Gestaltungschancen von Urban Mining: Entwürfe im Studio Less:new

Urban Mining gewinnt im Zuge der Klimakrise immer mehr an Bedeutung. Studierende des Studios „less:new“ an der Uni Kassel testeten aus, wie eine Eingrenzung der verwendbaren Ressourcen die architektonische Sprache eines Entwurfs beeinflusst.

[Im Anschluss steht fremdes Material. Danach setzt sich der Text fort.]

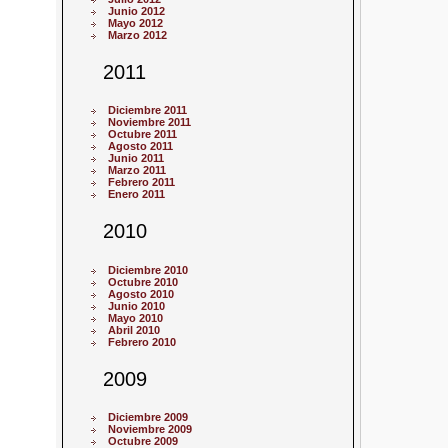
Junio 2012
Mayo 2012
Marzo 2012
2011
Diciembre 2011
Noviembre 2011
Octubre 2011
Agosto 2011
Junio 2011
Marzo 2011
Febrero 2011
Enero 2011
2010
Diciembre 2010
Octubre 2010
Agosto 2010
Junio 2010
Mayo 2010
Abril 2010
Febrero 2010
2009
Diciembre 2009
Noviembre 2009
Octubre 2009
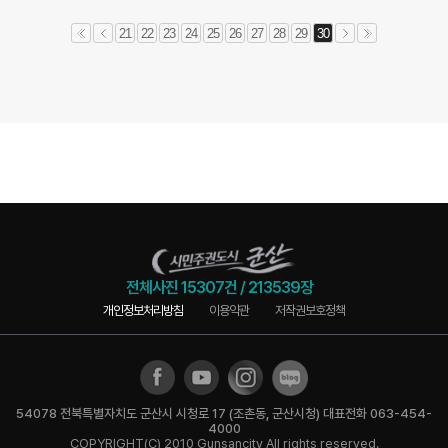
21
22
23
24
25
26
27
28
29
30
전체사진
15307건
/
213539장
개인정보처리방침
이용약관
저작권보호정책
54078 전북특별자치도 군산시 시청로 17 (조촌동, 군산시청) 대표전화 063-454-
4000
COPYRIGHT(C) 2010 Gunsancity All rights reserved.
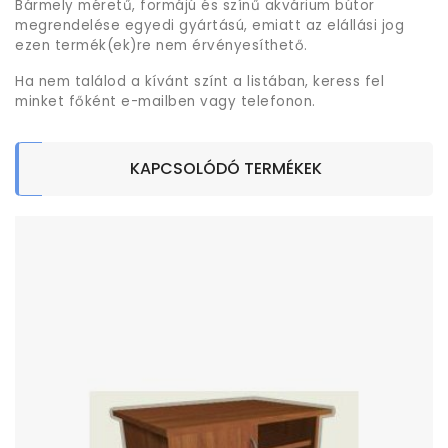
Bármely méretű, formájú és színű akvárium bútor
megrendelése egyedi gyártású, emiatt az elállási jog
ezen termék(ek)re nem érvényesíthető.
Ha nem találod a kívánt színt a listában, keress fel
minket főként e-mailben vagy telefonon.
KAPCSOLÓDÓ TERMÉKEK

Stahl gilt nicht als nachhaltiges Baumaterial. Zwar können rückgebaute Stahlbauteile wieder eingeschmolzen und weiterverarbeitet werden, dies bedarf jedoch eines hohen Energieaufwands. Eine ökologischere Alternative zum Recycling stellt dagegen die Wiederverwendung dar. Mit diesem Thema beschäftigte sich das Fachgebiet Tragwerksentwurf an der Universität Kassel im Wintersemester 2022/23. Für die Überdachung eines Busbahnhofes in Frankfurt am Main sollten Studierende des Studios less:new Stahlbauteile aus einem benachbarten, temporären Parkhaus nutzen. Ziel des Studios war es, Entwurfsstrategien für die Wiederverwendung von Stahlbauteilen zu entwickeln und anzuwenden. Von filigranen, expressionistischen Strukturen bis zu begehbaren Dachlandschaften: Unter der Leitung von Prof. Dr.-Ing. Julian Lienhard entstanden vielfältige Entwürfe.

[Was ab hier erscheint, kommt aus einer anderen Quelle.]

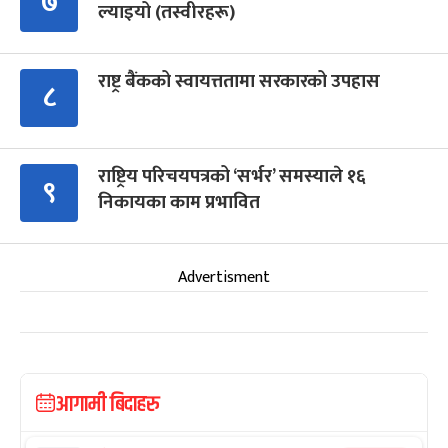
७
ल्याइयो (तस्वीरहरू)
राष्ट्र बैंकको स्वायत्ततामा सरकारको उपहास
८
राष्ट्रिय परिचयपत्रको ‘सर्भर’ समस्याले १६
९
निकायका काम प्रभावित
Advertisment
आगामी बिदाहरु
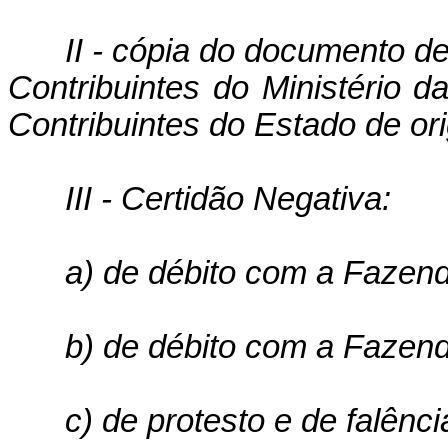
II - cópia do documento d
Con­tribuintes do Ministério
Contribuintes do Estado de or
III - Certidão Negativa:
a) de débito com a Fazend
b) de débito com a Fazend
c) de protesto e de falênci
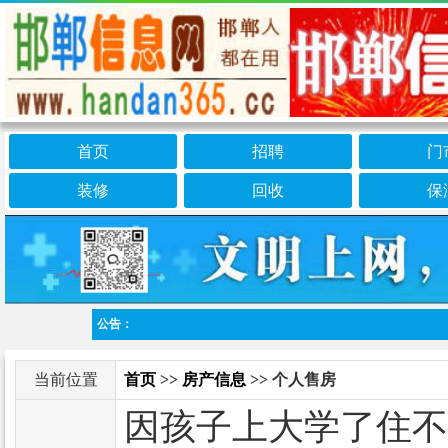
首页
招聘
门
装修
回收
保
公告：
当前位置
首页
>>
房产信息
>> 个人售房
因孩子上大学了住不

Chancen für die Gestaltung

Bei der Planung von Gebäuden leitet sich in der Regel die Tragstruktur von der Entwurfsidee ab. Je nach festgelegten Spannweiten und auftretenden Lasten erarbeiten die Planenden dafür ein passgenaues Tragwerkskonzept. Mit der Betrachtung des Gebäudebestands als Materiallager sind die Möglichkeiten nun begrenzt. In den Entwürfen der Studierenden zeigt sich allerdings, dass dies nicht nur Einschränkungen, sondern auch Chancen für die Gestaltung birgt.

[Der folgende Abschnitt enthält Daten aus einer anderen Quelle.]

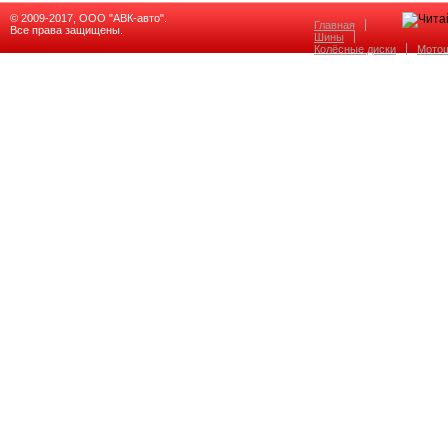
© 2009-2017, ООО "АВК-авто".
Главная
Все права защищены.
Шины
Колёсные диски
Мото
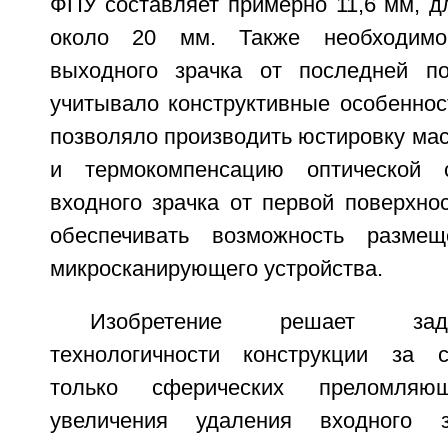
ФПУ составляет примерно 11,6 мм, д
около 20 мм. Также необходимо
выходного зрачка от последней по
учитывало конструктивные особеннос
позволяло производить юстировку ма
и термокомпенсацию оптической 
входного зрачка от первой поверхно
обеспечивать возможность разме
микросканирующего устройства.
Изобретение решает зад
технологичности конструкции за с
только сферических преломляющ
увеличения удаления входного 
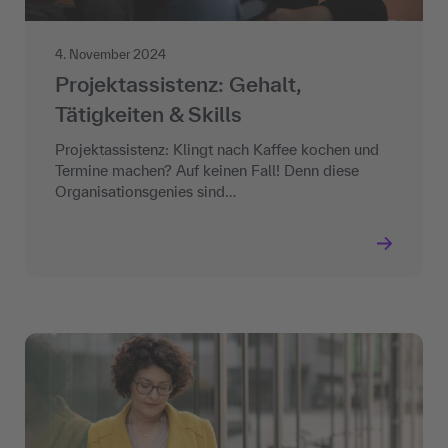
4. November 2024
Projektassistenz: Gehalt,
Tätigkeiten & Skills
Projektassistenz: Klingt nach Kaffee kochen und
Termine machen? Auf keinen Fall! Denn diese
Organisationsgenies sind…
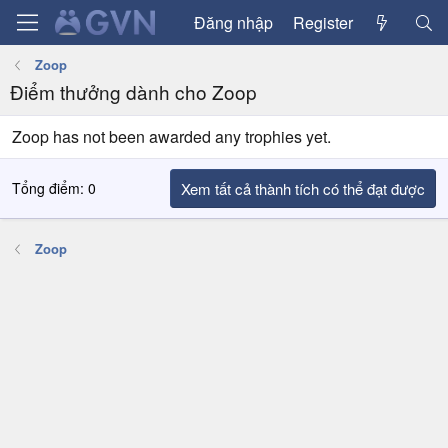
Đăng nhập
Register
Zoop
Điểm thưởng dành cho Zoop
Zoop has not been awarded any trophies yet.
Tổng điểm: 0
Xem tất cả thành tích có thể đạt được
Zoop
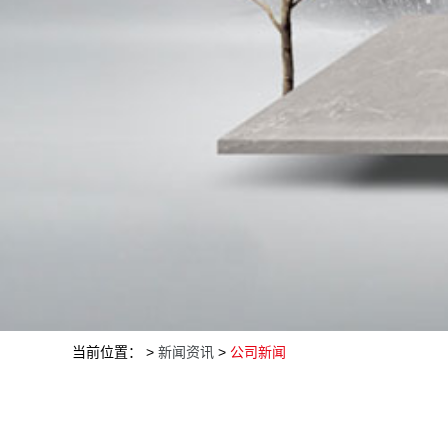
当前位置： >
新闻资讯
>
公司新闻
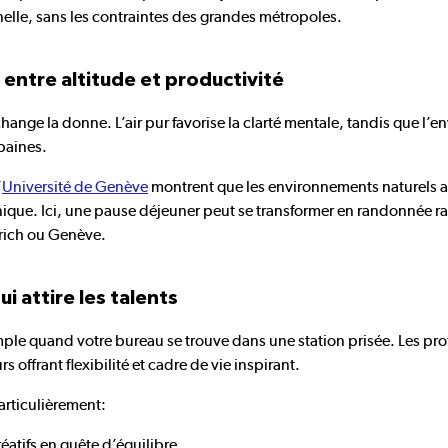
nelle, sans les contraintes des grandes métropoles.
t entre altitude et productivité
change la donne. L’air pur favorise la clarté mentale, tandis que l
rbaines.
’
Université de Genève
montrent que les environnements naturels amé
nique. Ici, une pause déjeuner peut se transformer en randonnée ra
rich ou Genève.
i attire les talents
ple quand votre bureau se trouve dans une station prisée. Les prof
offrant flexibilité et cadre de vie inspirant.
rticulièrement:
éatifs en quête d’équilibre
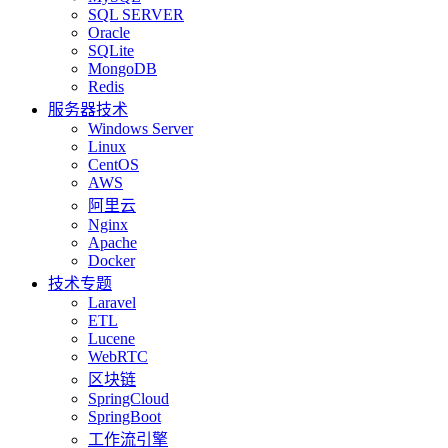
SQL SERVER
Oracle
SQLite
MongoDB
Redis
服务器技术
Windows Server
Linux
CentOS
AWS
阿里云
Nginx
Apache
Docker
技术专题
Laravel
ETL
Lucene
WebRTC
区块链
SpringCloud
SpringBoot
工作流引擎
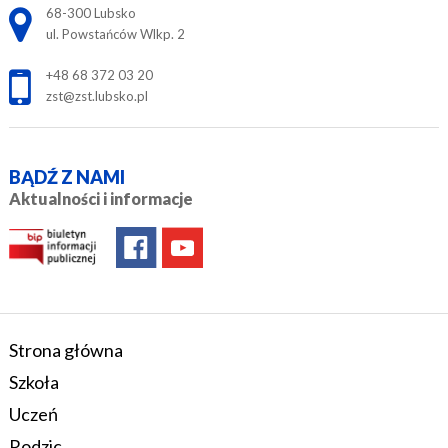
Adres pocztowy:
68-300 Lubsko
ul. Powstańców Wlkp. 2
+48 68 372 03 20
zst@zst.lubsko.pl
BĄDŹ Z NAMI
Aktualności i informacje
Strona główna
Szkoła
Uczeń
Rodzic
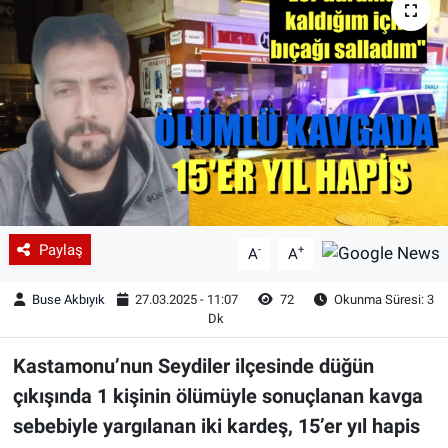
Paylaş
-
+
A
A
Buse Akbıyık
27.03.2025 - 11:07
72
Okunma Süresi: 3
Dk
Kastamonu’nun Seydiler ilçesinde düğün
çıkışında 1 kişinin ölümüyle sonuçlanan kavga
sebebiyle yargılanan iki kardeş, 15’er yıl hapis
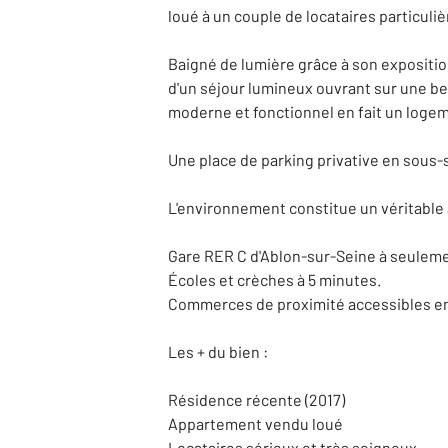
loué à un couple de locataires particuli
Baigné de lumière grâce à son expositio
d'un séjour lumineux ouvrant sur une b
moderne et fonctionnel en fait un logem
Une place de parking privative en sous-
L'environnement constitue un véritable 
Gare RER C d'Ablon-sur-Seine à seuleme
Écoles et crèches à 5 minutes.
Commerces de proximité accessibles en
Les + du bien :
Résidence récente (2017)
Appartement vendu loué
Locataires sérieux et très soigneux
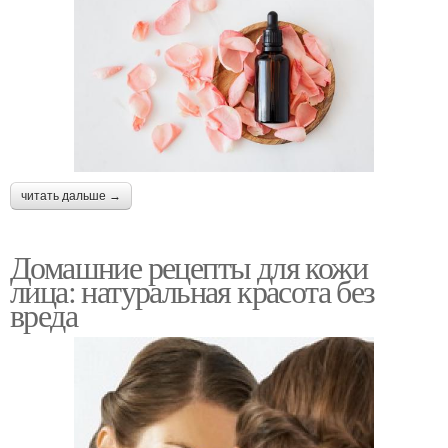
читать дальше →
Домашние рецепты для кожи
лица: натуральная красота без
вреда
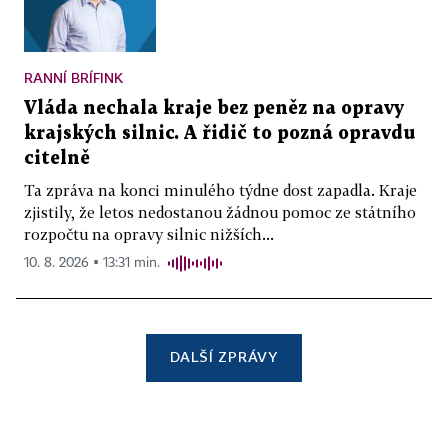
RANNÍ BRÍFINK
Vláda nechala kraje bez peněz na opravy
krajských silnic. A řidič to pozná opravdu
citelně
Ta zpráva na konci minulého týdne dost zapadla. Kraje
zjistily, že letos nedostanou žádnou pomoc ze státního
rozpočtu na opravy silnic nižších...
10. 8. 2026 ▪ 13:31 min.
DALŠÍ ZPRÁVY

Abenteuerliche Konstruktionen

Die schweren Träger, die es im neuen Entwurf wieder zu nutzen galt, waren für ihre neue Verwendung überdimensioniert. Das Parkhaus musste einst wesentlich größere Lasten aufnehmen als das zu entwerfende Dach. Einige der Studierenden haben das berücksichtigt: Anstatt eine bloße Überdachung zu planen, reicherten sie die neue Struktur mit weiteren Funktionen wie Warteräumen, Toiletten oder Duschen für Reisende an. Die Lastreserven der Träger machten es außerdem möglich, die Dächer begehbar zu gestalten. Andere Entwürfe reizten die Querschnitte mit gewagten Spannweiten und abenteuerlichen Auskragungen bis ins Äußerste aus. Die vorhandenen Längen der Träger bestimmten nicht zuletzt auch die Dimensionen der Dachkonstruktionen. So entstanden durch das Wiederverwenden von Bauteilen Entwürfe, die es im reinen Neubau nicht gegeben hätte.

Reversibel und rückbaubar

Der Gedanke der Rückbaubarkeit fand auch in den neuen Entwürfen Anwendung. So setzten die Studierenden vermehrt auf modulare Systeme, die aufgrund der Schraub- oder Klemmverbindungen der Bauteile reversibel gestaltet werden. Dadurch können die Bauteile der Überdachungen bei Bedarf wieder dem Materialpool zugeführt werden – der Ressourcenkreislauf bleibt geschlossen. Beispielhaft zeigen die Entwurfsansätze damit auf, wie Urban Mining nicht nur von der technischen, sondern auch von der gestalterischen Seite funktionieren kann.